#### Provided records ####
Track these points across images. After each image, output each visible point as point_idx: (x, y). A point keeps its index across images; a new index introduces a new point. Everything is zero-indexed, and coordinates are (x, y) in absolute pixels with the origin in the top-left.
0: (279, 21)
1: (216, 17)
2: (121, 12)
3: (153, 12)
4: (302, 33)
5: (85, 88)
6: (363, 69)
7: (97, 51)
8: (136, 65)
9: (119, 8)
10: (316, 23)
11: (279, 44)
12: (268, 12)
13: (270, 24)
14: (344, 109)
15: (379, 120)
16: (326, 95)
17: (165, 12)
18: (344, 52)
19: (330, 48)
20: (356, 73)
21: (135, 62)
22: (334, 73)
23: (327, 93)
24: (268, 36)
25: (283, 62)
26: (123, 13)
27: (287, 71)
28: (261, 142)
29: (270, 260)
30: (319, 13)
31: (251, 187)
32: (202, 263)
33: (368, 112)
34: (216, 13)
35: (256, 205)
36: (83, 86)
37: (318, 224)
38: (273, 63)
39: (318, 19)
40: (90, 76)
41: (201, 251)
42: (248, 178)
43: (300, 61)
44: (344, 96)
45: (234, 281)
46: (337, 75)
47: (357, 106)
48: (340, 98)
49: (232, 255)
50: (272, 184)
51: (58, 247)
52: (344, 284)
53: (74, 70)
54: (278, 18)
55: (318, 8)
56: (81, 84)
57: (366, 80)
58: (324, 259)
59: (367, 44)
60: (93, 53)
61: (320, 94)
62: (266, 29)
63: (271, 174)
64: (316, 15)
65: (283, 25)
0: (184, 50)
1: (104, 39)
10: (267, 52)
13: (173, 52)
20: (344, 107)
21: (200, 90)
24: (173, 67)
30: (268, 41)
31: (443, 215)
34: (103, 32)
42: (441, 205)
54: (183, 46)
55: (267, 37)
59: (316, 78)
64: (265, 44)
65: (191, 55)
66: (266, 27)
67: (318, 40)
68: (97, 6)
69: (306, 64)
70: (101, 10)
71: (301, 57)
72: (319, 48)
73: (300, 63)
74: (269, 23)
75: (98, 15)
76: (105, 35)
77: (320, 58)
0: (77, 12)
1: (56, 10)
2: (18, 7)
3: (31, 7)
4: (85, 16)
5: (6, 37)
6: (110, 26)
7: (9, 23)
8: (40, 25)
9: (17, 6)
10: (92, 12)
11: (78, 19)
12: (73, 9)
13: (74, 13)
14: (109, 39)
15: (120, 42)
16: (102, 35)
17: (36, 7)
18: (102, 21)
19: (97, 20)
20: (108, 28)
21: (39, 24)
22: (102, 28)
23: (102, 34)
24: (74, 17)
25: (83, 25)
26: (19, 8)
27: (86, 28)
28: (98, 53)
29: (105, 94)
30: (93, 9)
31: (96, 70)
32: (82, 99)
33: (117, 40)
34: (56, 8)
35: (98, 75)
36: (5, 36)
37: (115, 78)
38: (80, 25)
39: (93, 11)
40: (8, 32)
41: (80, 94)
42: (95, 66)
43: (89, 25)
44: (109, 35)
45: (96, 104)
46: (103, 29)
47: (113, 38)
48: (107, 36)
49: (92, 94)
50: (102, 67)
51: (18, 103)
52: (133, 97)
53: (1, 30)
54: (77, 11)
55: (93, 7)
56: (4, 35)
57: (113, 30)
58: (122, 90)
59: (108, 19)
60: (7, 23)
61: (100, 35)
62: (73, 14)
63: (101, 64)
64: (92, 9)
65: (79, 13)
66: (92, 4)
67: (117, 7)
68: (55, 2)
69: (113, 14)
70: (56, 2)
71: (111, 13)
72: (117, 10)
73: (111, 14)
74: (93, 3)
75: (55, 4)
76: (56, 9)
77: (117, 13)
####
#### Provided records ####
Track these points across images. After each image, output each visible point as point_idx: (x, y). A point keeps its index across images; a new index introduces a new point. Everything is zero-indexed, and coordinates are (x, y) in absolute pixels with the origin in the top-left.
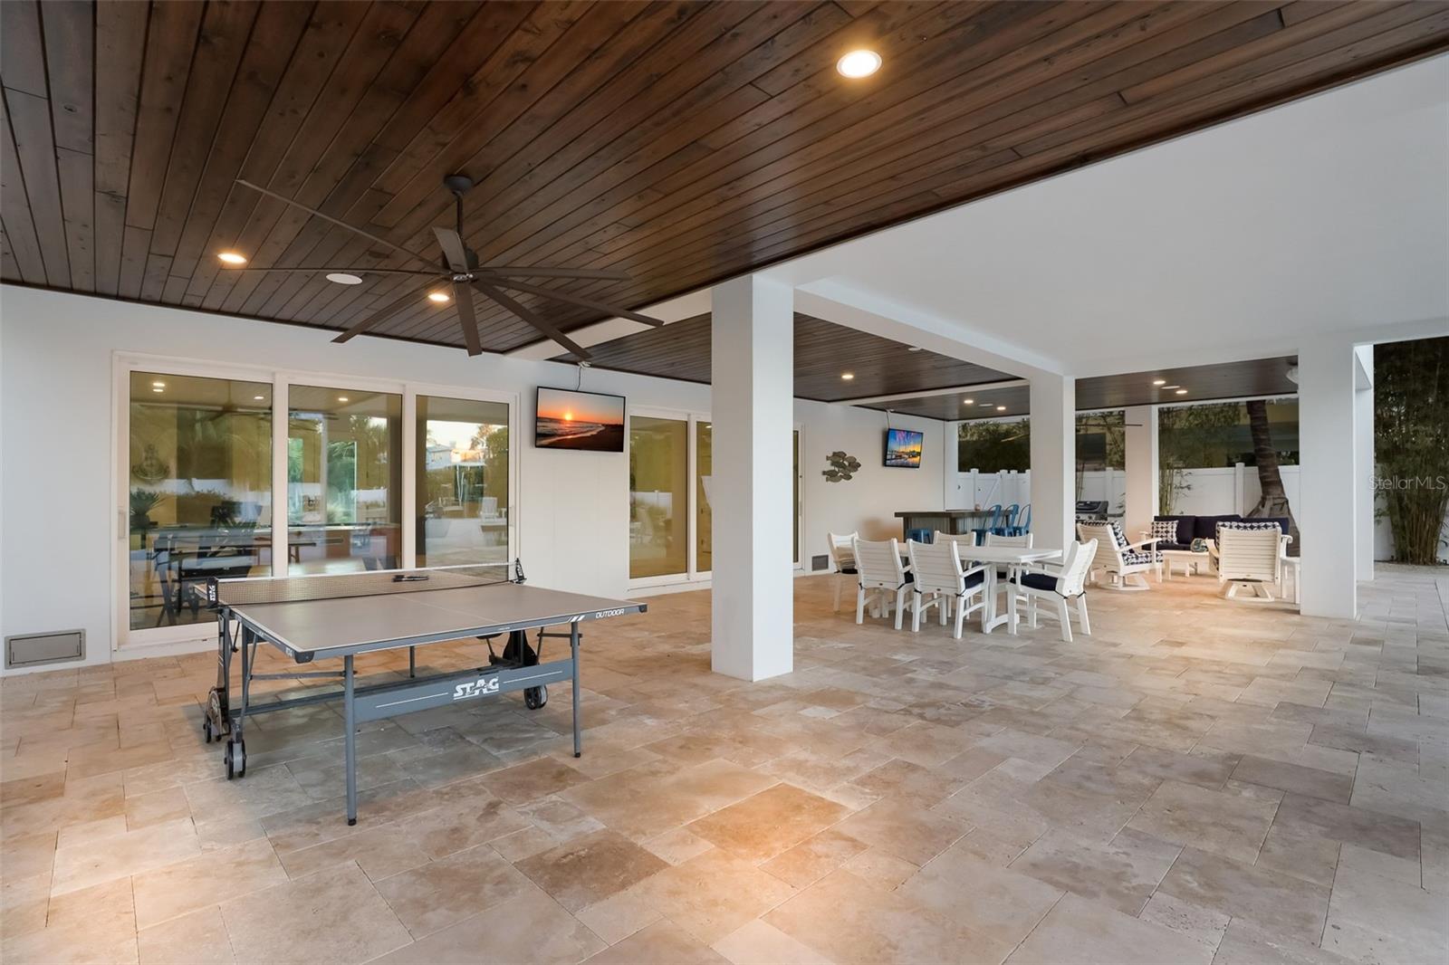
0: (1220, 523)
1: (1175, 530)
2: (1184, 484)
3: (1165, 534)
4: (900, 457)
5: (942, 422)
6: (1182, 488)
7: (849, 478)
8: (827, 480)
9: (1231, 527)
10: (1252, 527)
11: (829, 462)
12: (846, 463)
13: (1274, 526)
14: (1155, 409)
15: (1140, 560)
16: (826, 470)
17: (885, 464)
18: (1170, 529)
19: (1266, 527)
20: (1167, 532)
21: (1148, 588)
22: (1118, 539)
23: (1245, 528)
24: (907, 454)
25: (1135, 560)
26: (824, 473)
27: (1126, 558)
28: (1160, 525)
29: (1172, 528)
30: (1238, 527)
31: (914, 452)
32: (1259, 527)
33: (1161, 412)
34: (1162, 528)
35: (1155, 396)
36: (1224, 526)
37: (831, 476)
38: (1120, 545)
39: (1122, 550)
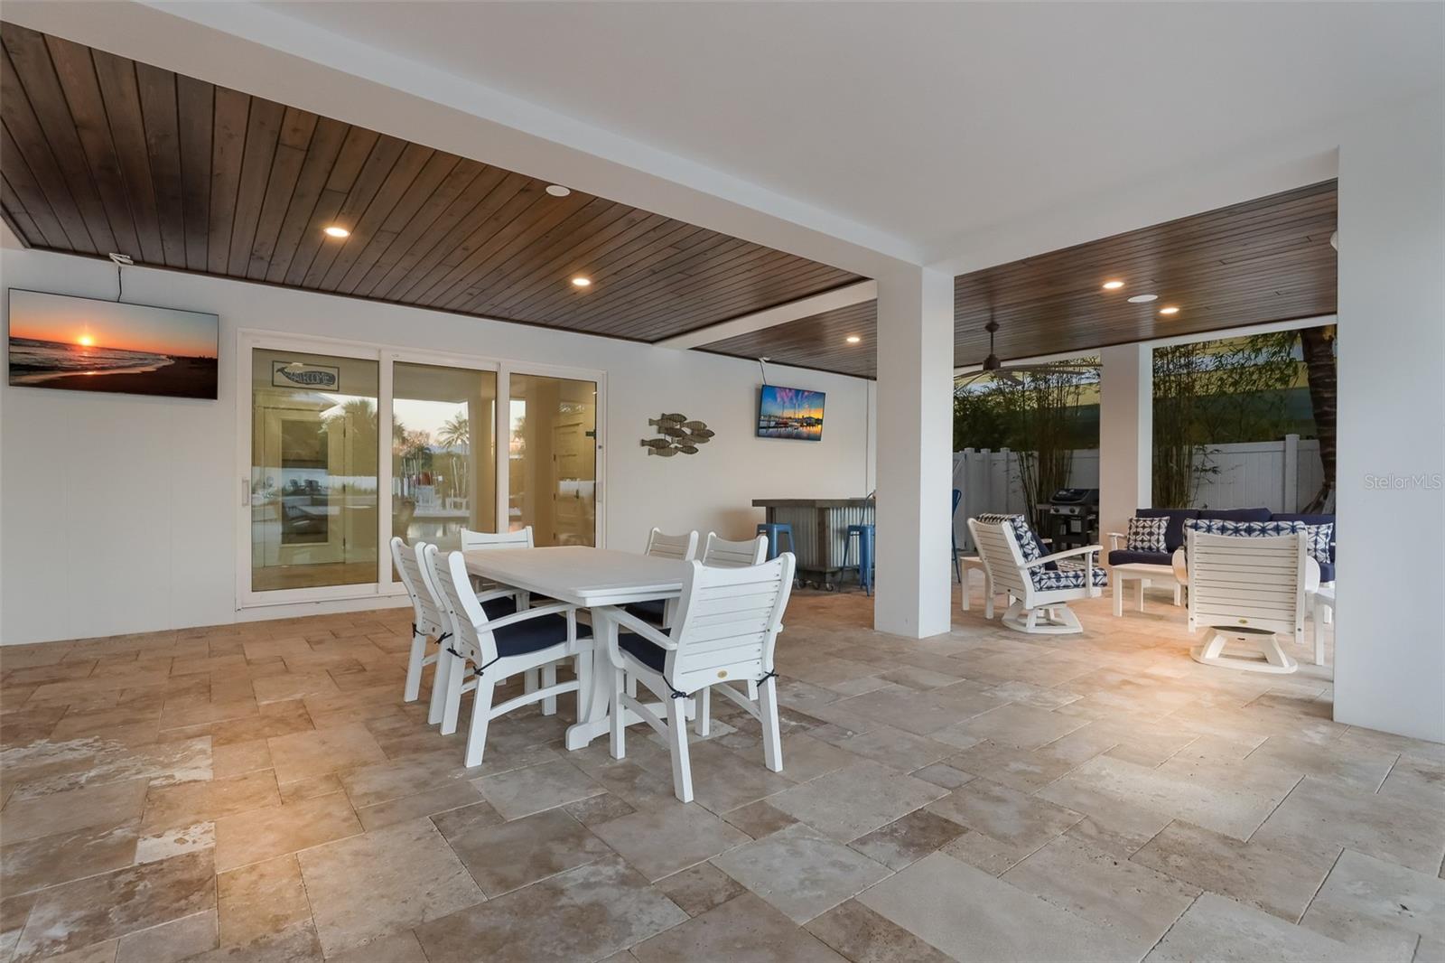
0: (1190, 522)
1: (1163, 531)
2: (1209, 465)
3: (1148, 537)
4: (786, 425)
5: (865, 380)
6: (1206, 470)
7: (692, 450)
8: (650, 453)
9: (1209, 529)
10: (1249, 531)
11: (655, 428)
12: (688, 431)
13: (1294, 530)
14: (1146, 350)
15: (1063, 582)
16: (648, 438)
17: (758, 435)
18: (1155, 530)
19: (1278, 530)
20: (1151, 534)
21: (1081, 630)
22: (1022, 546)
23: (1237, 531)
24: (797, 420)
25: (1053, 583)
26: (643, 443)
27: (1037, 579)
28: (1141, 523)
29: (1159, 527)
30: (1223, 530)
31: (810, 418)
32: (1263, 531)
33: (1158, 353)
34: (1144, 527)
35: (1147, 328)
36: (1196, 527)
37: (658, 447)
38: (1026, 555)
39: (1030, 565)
####
▶ [Task item] Arrange the lines of the records above as a numbered list, from the line containing "66: (266, 27)" through the line containing "66: (92, 4)", both included. Omit any blank lines.

▶ [Solved exercise]
1. 66: (266, 27)
2. 67: (318, 40)
3. 68: (97, 6)
4. 69: (306, 64)
5. 70: (101, 10)
6. 71: (301, 57)
7. 72: (319, 48)
8. 73: (300, 63)
9. 74: (269, 23)
10. 75: (98, 15)
11. 76: (105, 35)
12. 77: (320, 58)
13. 0: (77, 12)
14. 1: (56, 10)
15. 2: (18, 7)
16. 3: (31, 7)
17. 4: (85, 16)
18. 5: (6, 37)
19. 6: (110, 26)
20. 7: (9, 23)
21. 8: (40, 25)
22. 9: (17, 6)
23. 10: (92, 12)
24. 11: (78, 19)
25. 12: (73, 9)
26. 13: (74, 13)
27. 14: (109, 39)
28. 15: (120, 42)
29. 16: (102, 35)
30. 17: (36, 7)
31. 18: (102, 21)
32. 19: (97, 20)
33. 20: (108, 28)
34. 21: (39, 24)
35. 22: (102, 28)
36. 23: (102, 34)
37. 24: (74, 17)
38. 25: (83, 25)
39. 26: (19, 8)
40. 27: (86, 28)
41. 28: (98, 53)
42. 29: (105, 94)
43. 30: (93, 9)
44. 31: (96, 70)
45. 32: (82, 99)
46. 33: (117, 40)
47. 34: (56, 8)
48. 35: (98, 75)
49. 36: (5, 36)
50. 37: (115, 78)
51. 38: (80, 25)
52. 39: (93, 11)
53. 40: (8, 32)
54. 41: (80, 94)
55. 42: (95, 66)
56. 43: (89, 25)
57. 44: (109, 35)
58. 45: (96, 104)
59. 46: (103, 29)
60. 47: (113, 38)
61. 48: (107, 36)
62. 49: (92, 94)
63. 50: (102, 67)
64. 51: (18, 103)
65. 52: (133, 97)
66. 53: (1, 30)
67. 54: (77, 11)
68. 55: (93, 7)
69. 56: (4, 35)
70. 57: (113, 30)
71. 58: (122, 90)
72. 59: (108, 19)
73. 60: (7, 23)
74. 61: (100, 35)
75. 62: (73, 14)
76. 63: (101, 64)
77. 64: (92, 9)
78. 65: (79, 13)
79. 66: (92, 4)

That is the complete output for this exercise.